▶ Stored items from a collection
○ ○ ○ ○
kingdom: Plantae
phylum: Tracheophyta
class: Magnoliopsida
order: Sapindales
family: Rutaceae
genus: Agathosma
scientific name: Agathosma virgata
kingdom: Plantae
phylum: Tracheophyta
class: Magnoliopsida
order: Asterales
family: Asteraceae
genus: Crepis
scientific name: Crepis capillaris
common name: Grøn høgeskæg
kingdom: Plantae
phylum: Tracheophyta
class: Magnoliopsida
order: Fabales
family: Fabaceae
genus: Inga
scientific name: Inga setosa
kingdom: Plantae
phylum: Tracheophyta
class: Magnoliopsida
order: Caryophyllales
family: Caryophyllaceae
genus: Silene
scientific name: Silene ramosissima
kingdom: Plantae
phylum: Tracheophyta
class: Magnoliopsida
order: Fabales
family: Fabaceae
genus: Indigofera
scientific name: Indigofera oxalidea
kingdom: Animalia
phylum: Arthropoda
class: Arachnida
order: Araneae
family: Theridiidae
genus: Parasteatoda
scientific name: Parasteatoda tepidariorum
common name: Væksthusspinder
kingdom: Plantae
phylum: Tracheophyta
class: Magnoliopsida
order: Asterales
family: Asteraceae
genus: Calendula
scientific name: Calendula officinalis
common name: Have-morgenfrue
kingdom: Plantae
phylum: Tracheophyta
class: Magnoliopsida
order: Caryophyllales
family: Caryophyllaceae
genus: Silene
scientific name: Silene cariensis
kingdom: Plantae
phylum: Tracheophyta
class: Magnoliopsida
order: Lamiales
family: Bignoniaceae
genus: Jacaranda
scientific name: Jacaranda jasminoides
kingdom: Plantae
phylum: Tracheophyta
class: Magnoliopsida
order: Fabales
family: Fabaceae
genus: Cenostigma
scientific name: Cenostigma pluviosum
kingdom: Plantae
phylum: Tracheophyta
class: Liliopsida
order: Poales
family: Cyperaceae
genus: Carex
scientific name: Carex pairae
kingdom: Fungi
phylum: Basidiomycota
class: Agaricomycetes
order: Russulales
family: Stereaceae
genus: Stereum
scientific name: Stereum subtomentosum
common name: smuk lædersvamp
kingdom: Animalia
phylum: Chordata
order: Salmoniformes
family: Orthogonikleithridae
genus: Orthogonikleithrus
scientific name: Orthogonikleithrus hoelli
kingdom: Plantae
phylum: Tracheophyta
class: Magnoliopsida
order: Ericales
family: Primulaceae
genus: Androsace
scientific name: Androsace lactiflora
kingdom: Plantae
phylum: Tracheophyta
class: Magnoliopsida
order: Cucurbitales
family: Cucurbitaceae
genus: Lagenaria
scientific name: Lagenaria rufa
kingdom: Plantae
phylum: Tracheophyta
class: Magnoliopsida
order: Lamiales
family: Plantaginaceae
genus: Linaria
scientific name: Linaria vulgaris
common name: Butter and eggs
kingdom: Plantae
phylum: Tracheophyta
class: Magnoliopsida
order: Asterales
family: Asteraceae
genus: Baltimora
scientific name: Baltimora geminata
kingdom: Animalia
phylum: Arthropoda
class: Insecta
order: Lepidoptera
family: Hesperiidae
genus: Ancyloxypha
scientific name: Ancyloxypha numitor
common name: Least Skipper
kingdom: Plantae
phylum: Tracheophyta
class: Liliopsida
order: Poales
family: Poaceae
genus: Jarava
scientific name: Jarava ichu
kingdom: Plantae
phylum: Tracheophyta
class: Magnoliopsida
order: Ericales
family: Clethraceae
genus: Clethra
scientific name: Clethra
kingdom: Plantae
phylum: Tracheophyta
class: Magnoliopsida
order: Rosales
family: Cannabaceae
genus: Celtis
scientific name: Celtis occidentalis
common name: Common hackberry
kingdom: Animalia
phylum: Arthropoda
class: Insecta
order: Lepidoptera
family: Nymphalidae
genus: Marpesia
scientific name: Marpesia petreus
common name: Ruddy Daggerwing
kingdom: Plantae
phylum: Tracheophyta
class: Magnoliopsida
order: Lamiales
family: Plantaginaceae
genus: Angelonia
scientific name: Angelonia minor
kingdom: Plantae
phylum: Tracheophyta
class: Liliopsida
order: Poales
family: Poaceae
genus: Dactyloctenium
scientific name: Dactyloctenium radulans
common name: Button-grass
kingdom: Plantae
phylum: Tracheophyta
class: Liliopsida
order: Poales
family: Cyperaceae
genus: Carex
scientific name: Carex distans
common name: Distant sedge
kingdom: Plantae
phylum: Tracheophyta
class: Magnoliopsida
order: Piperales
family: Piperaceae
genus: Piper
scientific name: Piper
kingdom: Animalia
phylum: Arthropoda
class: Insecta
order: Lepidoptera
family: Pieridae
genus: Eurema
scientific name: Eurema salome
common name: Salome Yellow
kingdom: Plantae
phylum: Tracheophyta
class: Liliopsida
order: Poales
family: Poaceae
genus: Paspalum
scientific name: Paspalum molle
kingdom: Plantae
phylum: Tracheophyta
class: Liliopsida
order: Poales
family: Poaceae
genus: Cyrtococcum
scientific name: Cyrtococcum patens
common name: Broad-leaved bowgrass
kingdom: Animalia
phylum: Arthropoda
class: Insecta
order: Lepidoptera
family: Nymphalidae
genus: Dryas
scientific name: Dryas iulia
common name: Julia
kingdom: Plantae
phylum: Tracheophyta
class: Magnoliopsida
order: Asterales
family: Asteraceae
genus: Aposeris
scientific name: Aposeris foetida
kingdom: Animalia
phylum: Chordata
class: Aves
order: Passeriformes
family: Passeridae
○ ○ ○ ○
▶ GIVEN REQUEST
Reproduce every line of the items above without changing anything.

▶ FULL RESPONSE
kingdom: Plantae
phylum: Tracheophyta
class: Magnoliopsida
order: Sapindales
family: Rutaceae
genus: Agathosma
scientific name: Agathosma virgata
kingdom: Plantae
phylum: Tracheophyta
class: Magnoliopsida
order: Asterales
family: Asteraceae
genus: Crepis
scientific name: Crepis capillaris
common name: Grøn høgeskæg
kingdom: Plantae
phylum: Tracheophyta
class: Magnoliopsida
order: Fabales
family: Fabaceae
genus: Inga
scientific name: Inga setosa
kingdom: Plantae
phylum: Tracheophyta
class: Magnoliopsida
order: Caryophyllales
family: Caryophyllaceae
genus: Silene
scientific name: Silene ramosissima
kingdom: Plantae
phylum: Tracheophyta
class: Magnoliopsida
order: Fabales
family: Fabaceae
genus: Indigofera
scientific name: Indigofera oxalidea
kingdom: Animalia
phylum: Arthropoda
class: Arachnida
order: Araneae
family: Theridiidae
genus: Parasteatoda
scientific name: Parasteatoda tepidariorum
common name: Væksthusspinder
kingdom: Plantae
phylum: Tracheophyta
class: Magnoliopsida
order: Asterales
family: Asteraceae
genus: Calendula
scientific name: Calendula officinalis
common name: Have-morgenfrue
kingdom: Plantae
phylum: Tracheophyta
class: Magnoliopsida
order: Caryophyllales
family: Caryophyllaceae
genus: Silene
scientific name: Silene cariensis
kingdom: Plantae
phylum: Tracheophyta
class: Magnoliopsida
order: Lamiales
family: Bignoniaceae
genus: Jacaranda
scientific name: Jacaranda jasminoides
kingdom: Plantae
phylum: Tracheophyta
class: Magnoliopsida
order: Fabales
family: Fabaceae
genus: Cenostigma
scientific name: Cenostigma pluviosum
kingdom: Plantae
phylum: Tracheophyta
class: Liliopsida
order: Poales
family: Cyperaceae
genus: Carex
scientific name: Carex pairae
kingdom: Fungi
phylum: Basidiomycota
class: Agaricomycetes
order: Russulales
family: Stereaceae
genus: Stereum
scientific name: Stereum subtomentosum
common name: smuk lædersvamp
kingdom: Animalia
phylum: Chordata
order: Salmoniformes
family: Orthogonikleithridae
genus: Orthogonikleithrus
scientific name: Orthogonikleithrus hoelli
kingdom: Plantae
phylum: Tracheophyta
class: Magnoliopsida
order: Ericales
family: Primulaceae
genus: Androsace
scientific name: Androsace lactiflora
kingdom: Plantae
phylum: Tracheophyta
class: Magnoliopsida
order: Cucurbitales
family: Cucurbitaceae
genus: Lagenaria
scientific name: Lagenaria rufa
kingdom: Plantae
phylum: Tracheophyta
class: Magnoliopsida
order: Lamiales
family: Plantaginaceae
genus: Linaria
scientific name: Linaria vulgaris
common name: Butter and eggs
kingdom: Plantae
phylum: Tracheophyta
class: Magnoliopsida
order: Asterales
family: Asteraceae
genus: Baltimora
scientific name: Baltimora geminata
kingdom: Animalia
phylum: Arthropoda
class: Insecta
order: Lepidoptera
family: Hesperiidae
genus: Ancyloxypha
scientific name: Ancyloxypha numitor
common name: Least Skipper
kingdom: Plantae
phylum: Tracheophyta
class: Liliopsida
order: Poales
family: Poaceae
genus: Jarava
scientific name: Jarava ichu
kingdom: Plantae
phylum: Tracheophyta
class: Magnoliopsida
order: Ericales
family: Clethraceae
genus: Clethra
scientific name: Clethra
kingdom: Plantae
phylum: Tracheophyta
class: Magnoliopsida
order: Rosales
family: Cannabaceae
genus: Celtis
scientific name: Celtis occidentalis
common name: Common hackberry
kingdom: Animalia
phylum: Arthropoda
class: Insecta
order: Lepidoptera
family: Nymphalidae
genus: Marpesia
scientific name: Marpesia petreus
common name: Ruddy Daggerwing
kingdom: Plantae
phylum: Tracheophyta
class: Magnoliopsida
order: Lamiales
family: Plantaginaceae
genus: Angelonia
scientific name: Angelonia minor
kingdom: Plantae
phylum: Tracheophyta
class: Liliopsida
order: Poales
family: Poaceae
genus: Dactyloctenium
scientific name: Dactyloctenium radulans
common name: Button-grass
kingdom: Plantae
phylum: Tracheophyta
class: Liliopsida
order: Poales
family: Cyperaceae
genus: Carex
scientific name: Carex distans
common name: Distant sedge
kingdom: Plantae
phylum: Tracheophyta
class: Magnoliopsida
order: Piperales
family: Piperaceae
genus: Piper
scientific name: Piper
kingdom: Animalia
phylum: Arthropoda
class: Insecta
order: Lepidoptera
family: Pieridae
genus: Eurema
scientific name: Eurema salome
common name: Salome Yellow
kingdom: Plantae
phylum: Tracheophyta
class: Liliopsida
order: Poales
family: Poaceae
genus: Paspalum
scientific name: Paspalum molle
kingdom: Plantae
phylum: Tracheophyta
class: Liliopsida
order: Poales
family: Poaceae
genus: Cyrtococcum
scientific name: Cyrtococcum patens
common name: Broad-leaved bowgrass
kingdom: Animalia
phylum: Arthropoda
class: Insecta
order: Lepidoptera
family: Nymphalidae
genus: Dryas
scientific name: Dryas iulia
common name: Julia
kingdom: Plantae
phylum: Tracheophyta
class: Magnoliopsida
order: Asterales
family: Asteraceae
genus: Aposeris
scientific name: Aposeris foetida
kingdom: Animalia
phylum: Chordata
class: Aves
order: Passeriformes
family: Passeridae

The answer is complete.